Командная рубка. Машинное сердце «Интеграла» остановлено, мы падаем, и у меня сердце – не поспевает падать, отстает, подымается все выше к горлу. Облака – и потом далеко зеленое пятно – все зеленее, все явственней – вихрем мчится на нас – сейчас конец —
Фаянсово-белое, исковерканное лицо Второго Строителя. Вероятно, это он – толкнул меня со всего маху, я обо что-то ударился головой и, уже темнея, падая, – туманно слышал:
– Кормовые – полный ход!
Резкий скачок вверх… Больше ничего не помню.
Запись 35-я
Конспект:
В обруче. Морковка. Убийство
Всю ночь не спал. Всю ночь – об одном…
Голова после вчерашнего у меня туго стянута бинтами. И так: это не бинты, а обруч; беспощадный, из стеклянной стали, обруч наклепан мне на голову, и я – в одном и том же кованом кругу: убить Ю. Убить Ю, – а потом пойти к той и сказать: «Теперь – веришь?» Противней всего, что убить как-то грязно, древне, размозжить чем-то голову – от этого странное ощущение чего-то отвратительно-сладкого во рту, и я не могу проглотить слюну, все время сплевываю ее в платок, во рту сухо.
В шкафу у меня лежал лопнувший после отливки тяжелый поршневой шток (мне нужно было посмотреть структуру излома под микроскопом).

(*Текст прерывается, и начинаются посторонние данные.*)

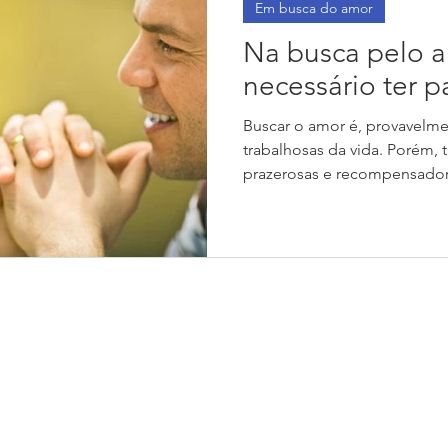
Em busca do amor
Na busca pelo a
necessário ter p
Buscar o amor é, provavelme
trabalhosas da vida. Porém
prazerosas e recompensadora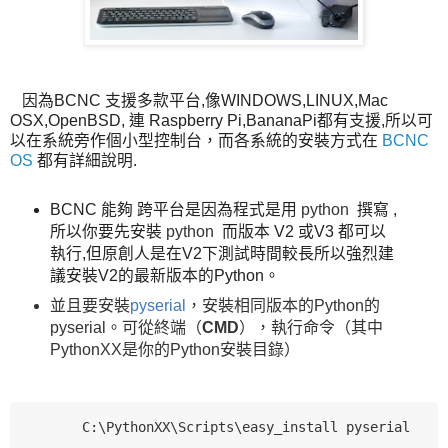
因為BCNC 支援多款平台,像WINDOWS,LINUX,Mac
OSX,OpenBSD, 連 Raspberry Pi,BananaPi都有支援,所以可
以在系統旁作個小型控制台，而各系統的安裝方式在
BCNC
OS
都有詳細說明.
BCNC 能夠 跨平台是因為程式是用
python
撰寫 ,
所以你要先安裝
python
而版本 V2 或V3 都可以
執行,但原創人是在V2下測試時間較長所以強烈建
議安裝V2的最新版本的Python。
並且要安裝
pyserial
，安裝相同版本的Python的
pyserial。可
從終端（
CMD
），執行命令（其中
PythonXX是你的Python安裝目錄）
       C:\PythonXX\Scripts\easy_install pyserial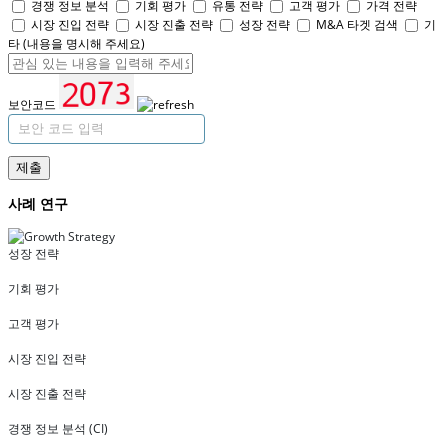
경쟁 정보 분석
기회 평가
유통 전략
고객 평가
가격 전략
시장 진입 전략
시장 진출 전략
성장 전략
M&A 타겟 검색
기
타 (내용을 명시해 주세요)
보안코드
제출
사례 연구
성장 전략
기회 평가
고객 평가
시장 진입 전략
시장 진출 전략
경쟁 정보 분석 (CI)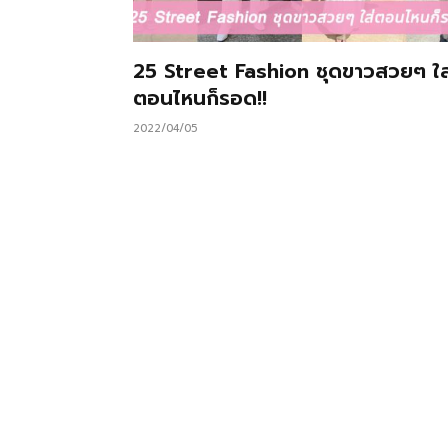
25 Street Fashion ชุดขาวสวยๆ ใส
ตอนไหนก็รอด!!
2022/04/05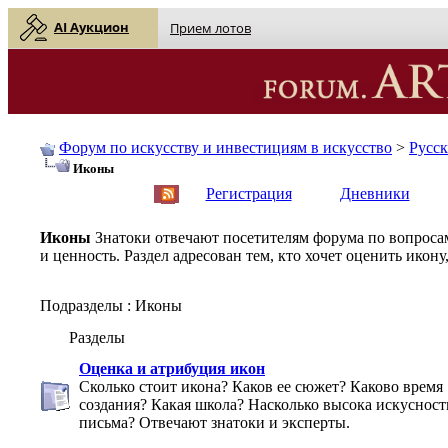
AI Аукцион
Прием лотов
Форум по искусству и инвестициям в искусство
>
Русс
Иконы
English
| Русский
Регистрация
Дневники
Иконы
Знатоки отвечают посетителям форума по вопроса
и ценность. Раздел адресован тем, кто хочет оценить икону
Подразделы
: Иконы
Разделы
Оценка и атрибуция икон
Сколько стоит икона? Каков ее сюжет? Каково время
создания? Какая школа? Насколько высока искусност
письма? Отвечают знатоки и эксперты.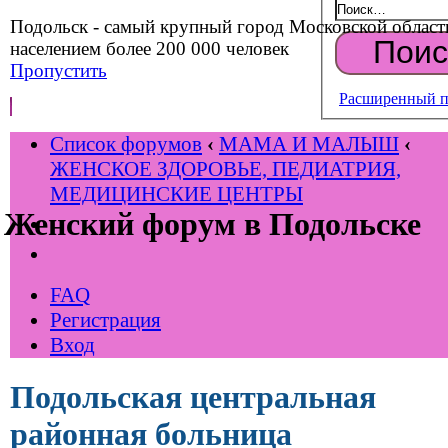
Подольск - самый крупный город Московской област
населением более 200 000 человек
Пропустить
Расширенный п
Список форумов
‹
МАМА И МАЛЫШ
‹
ЖЕНСКОЕ ЗДОРОВЬЕ, ПЕДИАТРИЯ,
МЕДИЦИНСКИЕ ЦЕНТРЫ
Женский форум в Подольске
FAQ
Регистрация
Вход
Подольская центральная
районная больница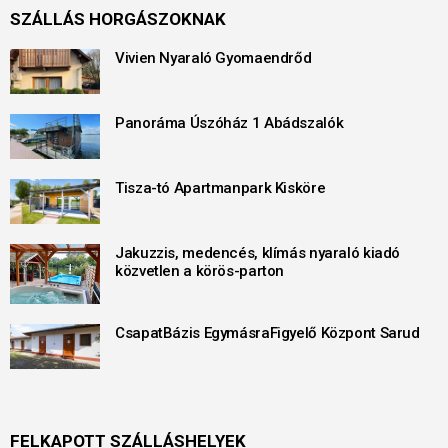
SZÁLLÁS HORGÁSZOKNAK
Vivien Nyaraló Gyomaendrőd
Panoráma Úszóház 1 Abádszalók
Tisza-tó Apartmanpark Kisköre
Jakuzzis, medencés, klímás nyaraló kiadó
közvetlen a körös-parton
CsapatBázis EgymásraFigyelő Központ Sarud
FELKAPOTT SZÁLLÁSHELYEK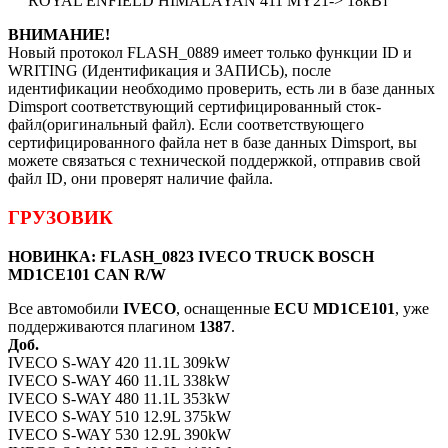
ROYAL ENFIELD HIMALAYAN 411 MY21-> 18кВт
ВНИМАНИЕ!
Новый протокол FLASH_0889 имеет только функции ID и
WRITING (Идентификация и ЗАПИСЬ), после
идентификации необходимо проверить, есть ли в базе данных
Dimsport соответствующий сертифицированный сток-
файл(оригинальный файл). Если соответствующего
сертифицированного файла нет в базе данных Dimsport, вы
можете связаться с технической поддержкой, отправив свой
файл ID, они проверят наличие файла.
ГРУЗОВИК
НОВИНКА: FLASH_0823 IVECO TRUCK BOSCH
MD1CE101 CAN R/W
Все автомобили
IVECO
, оснащенные
ECU MD1CE101
, уже
поддерживаются плагином
1387
.
Доб.
IVECO S-WAY 420 11.1L 309kW
IVECO S-WAY 460 11.1L 338kW
IVECO S-WAY 480 11.1L 353kW
IVECO S-WAY 510 12.9L 375kW
IVECO S-WAY 530 12.9L 390kW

Я свернул в трубку свои записи (пусть она прочтет всего меня – до последней буквы), сунул внутрь обломок штока и пошел вниз. Лестница – бесконечная, ступени – какие-то противно скользкие, жидкие, все время – вытирать рот платком…
Внизу. Сердце бухнуло. Я остановился, вытащил шток – к контрольному столику —
Но Ю там не было: пустая, ледяная доска. Я вспомнил: сегодня – все работы отменены; все должны на Операцию, и понятно: ей незачем, некого записывать здесь…
На улице. Ветер. Небо из несущихся чугунных плит. И так, как это было в какой-то момент вчера: весь мир разбит на отдельные, острые, самостоятельные кусочки, и каждый из них, падая стремглав, на секунду останавливался, висел передо мной в воздухе – и без следа испарялся.
Как если бы черные, точные буквы на этой странице – вдруг сдвинулись, в испуге расскакались какая куда – и ни одного слова, только бессмыслица: пуг-скак-как-. На улице – вот такая же рассыпанная, не в рядах, толпа – прямо, назад, наискось, поперек.